TEXT UNDER STUDY >>
####

Morkaya v Parkinson; Parkinson v Morkaya

Case

[2010] NSWSC 1194

2 September 2010

No judgment structure available for this case.

CITATION: Morkaya v Parkinson; Parkinson v Morkaya [2010] NSWSC 1194
HEARING DATE(S): 2 September 2010
JURISDICTION: Equity Division
JUDGMENT OF: Brereton J
EX TEMPORE JUDGMENT DATE: 2 September 2010
DECISION: Proceedings by and against bankrupt stayed, with liberty to apply to vacate the stays upon certain relevant changes of circumstances.
CATCHWORDS: BANKRUPTCY – Administration of property – Provable debts – s 58(3) – whether court has jurisdiction to grant leave under s 58(3) of the (CTH) Bankruptcy Act 1966 for a party to pursue a claim against a bankrupt – if so, whether leave should be granted – whether application for costs can be continued without leave after bankruptcy of respondent – proceedings by bankrupt – deemed election by trustee to abandon de facto property proceedings – whether election operates to preclude further prosecution of proceedings by bankrupt – whether proceedings should be stayed as vexatious or oppressive.
LEGISLATION CITED: (CTH) Bankruptcy Act 1966 s 58, s 60, s 82
(CTH) Trade Practices Act 1974
(NSW) Property (Relationships) Act 1984, s 20
CATEGORY: Procedural and other rulings
CASES CITED: Audet v Audet; Official Trustee in Bankruptcy (1994) 19 Fam LR 291
Australian Competition and Consumer Commission v The Bio Enviro Plan Pty Ltd (2004) 2 ABC(NS) 130
Bendigo Bank Ltd v Demaria [2001] VSC 218
Davies v Gertig (No 2) (2002) 83 SASR 521
DCT v Swain (1988) FLC 91-976
Ex parte Llynvi Coal & Iron Co; Re Hide (1871) LR 7 Ch App 28 at 31- 32 (CA)
Finikiotis v Knight Frank (SA) Pty Ltd [2001] FCA 1733
Fraser Property Developments Pty Limited v Sommerfeld (No 2) [2005] 2 Qd R 404
Gao v Official Trustee in Bankruptcy of Yu Jing Zhu [2002] VSC 285
Green v Schneller (2001) 164 FLR 82; 189 ALR 464
Macks v Edge [2006] FCA 1077
O’Neill v O’Neill (1998) 23 Fam LR 326
Page (No 2) (1982) FLC 91-241
Re Killington; Ex parte Chisholm v Official Trustee in Bankruptcy of the Estate of Killington [1998] FCA 1474
PARTIES: 08/278779
Aydan Morkaya (plaintiff)

####

WORK ORDER 1 >> Transcribe the passage of the case page between "CATCHWORDS: BANKRUPTCY –" and "vexatious or oppressive.", inclusive.

####

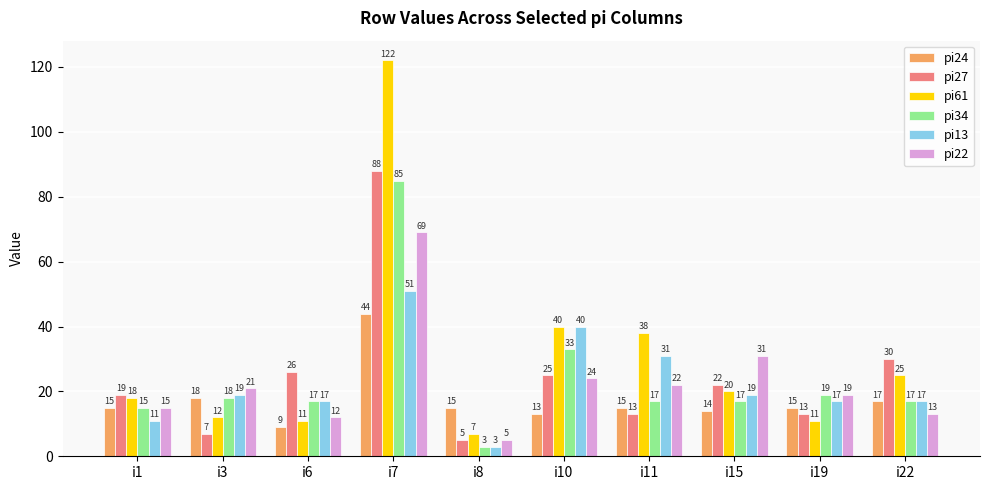

At which label is pi61 closest to 64?

i10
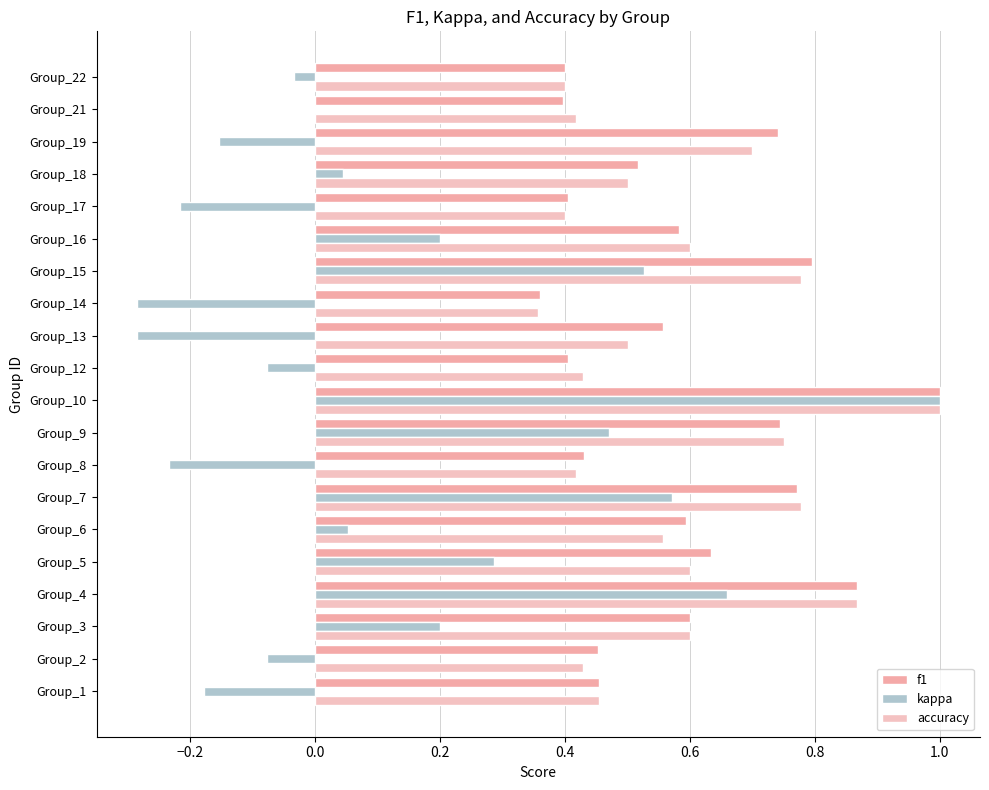

Which series has the largest range (max minus min)?

kappa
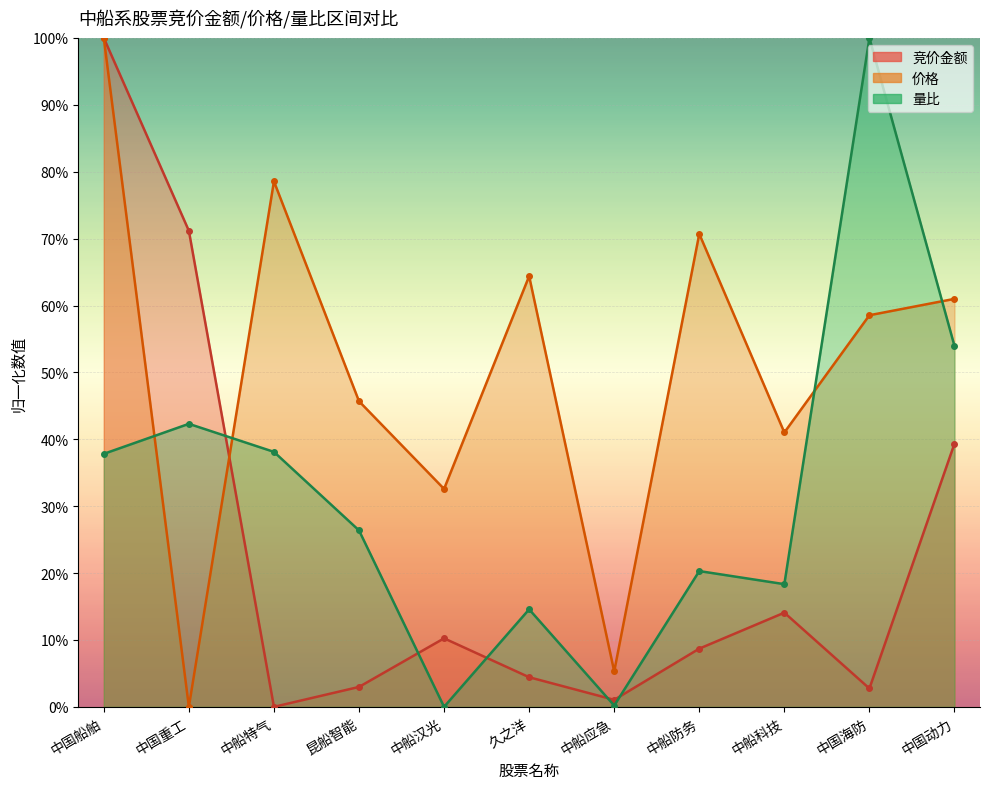

Where is 竞价金额 nearest to the value 0?

中船特气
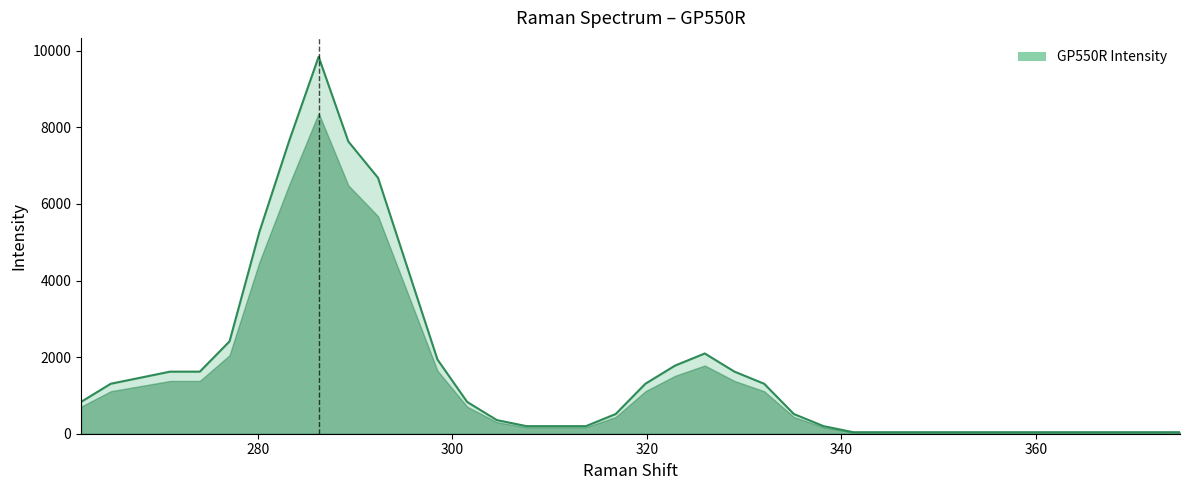

What is the greatest value displayed?

9841.9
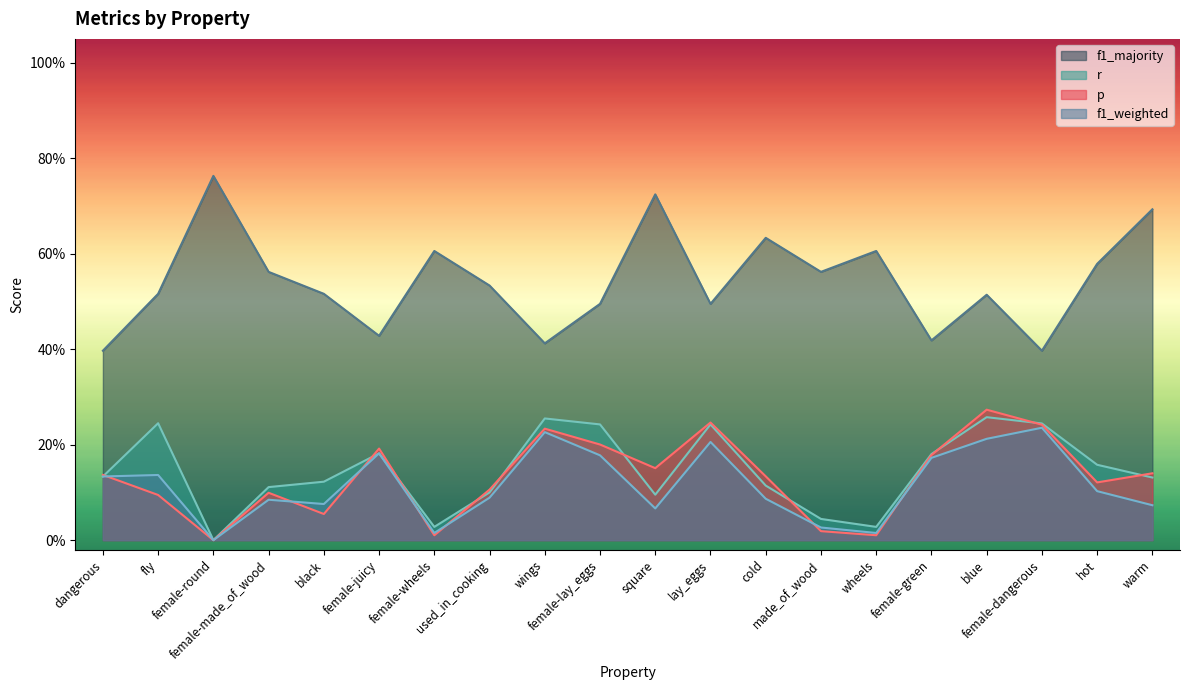

What are all the series names shown in the legend?

f1_majority, r, p, f1_weighted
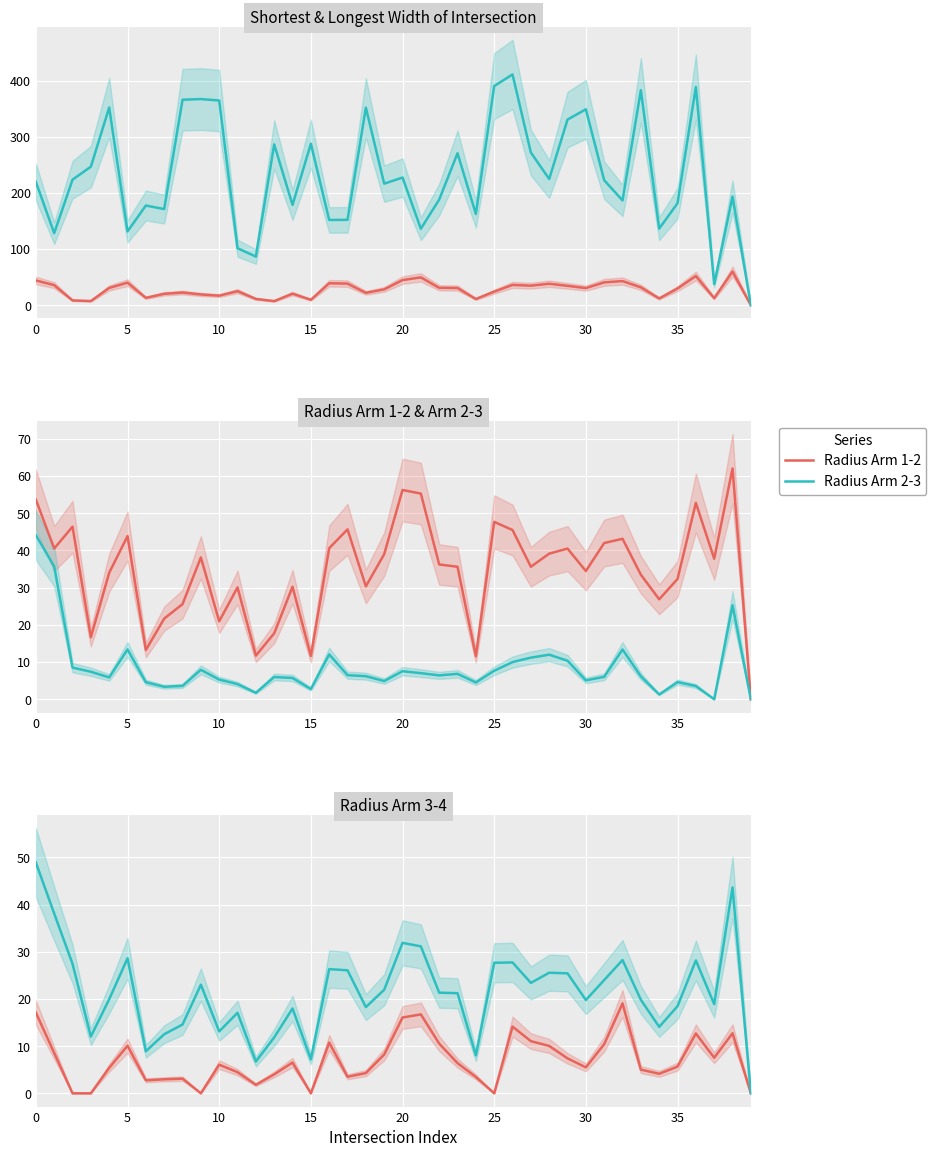

Between 28 and 22, which is larger?

28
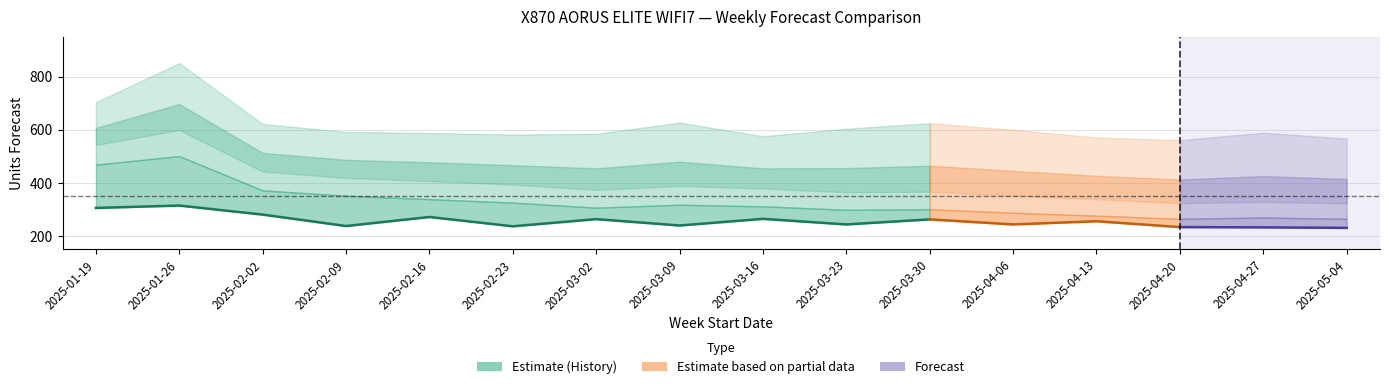

Reading right to left, extract all data points from this chart.

MyForecast: 231	233	234	256	244	263	244	265	240	264	237	272	238	281	315	306
Amazon Mean Forecast: 265	270	265	277	288	301	299	312	318	307	326	339	352	372	501	469
Amazon P70 Forecast: 323	329	324	339	352	367	365	379	389	374	394	407	419	443	599	543
Amazon P80 Forecast: 415	426	413	427	446	465	456	455	480	455	467	478	487	513	697	607
Amazon P90 Forecast: 567	589	561	571	600	625	604	576	627	585	582	588	592	622	851	704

####

WORK ORDER 2 >> Format the lines of the records between the lines holding "What are all" and "Reading right to", inclusive, as a JSON list of strings, one string per line, omitting blank lines and the pictures.

EXERCISE RESULT 1 >>
CATCHWORDS: BANKRUPTCY – Administration of property – Provable debts – s 58(3) – whether court has jurisdiction to grant leave under s 58(3) of the (CTH) Bankruptcy Act 1966 for a party to pursue a claim against a bankrupt – if so, whether leave should be granted – whether application for costs can be continued without leave after bankruptcy of respondent – proceedings by bankrupt – deemed election by trustee to abandon de facto property proceedings – whether election operates to preclude further prosecution of proceedings by bankrupt – whether proceedings should be stayed as vexatious or oppressive.

EXERCISE RESULT 2 >>
[
  "What are all the series names shown in the legend?",
  "f1_majority, r, p, f1_weighted",
  "Between 28 and 22, which is larger?",
  "28",
  "Reading right to left, extract all data points from this chart."
]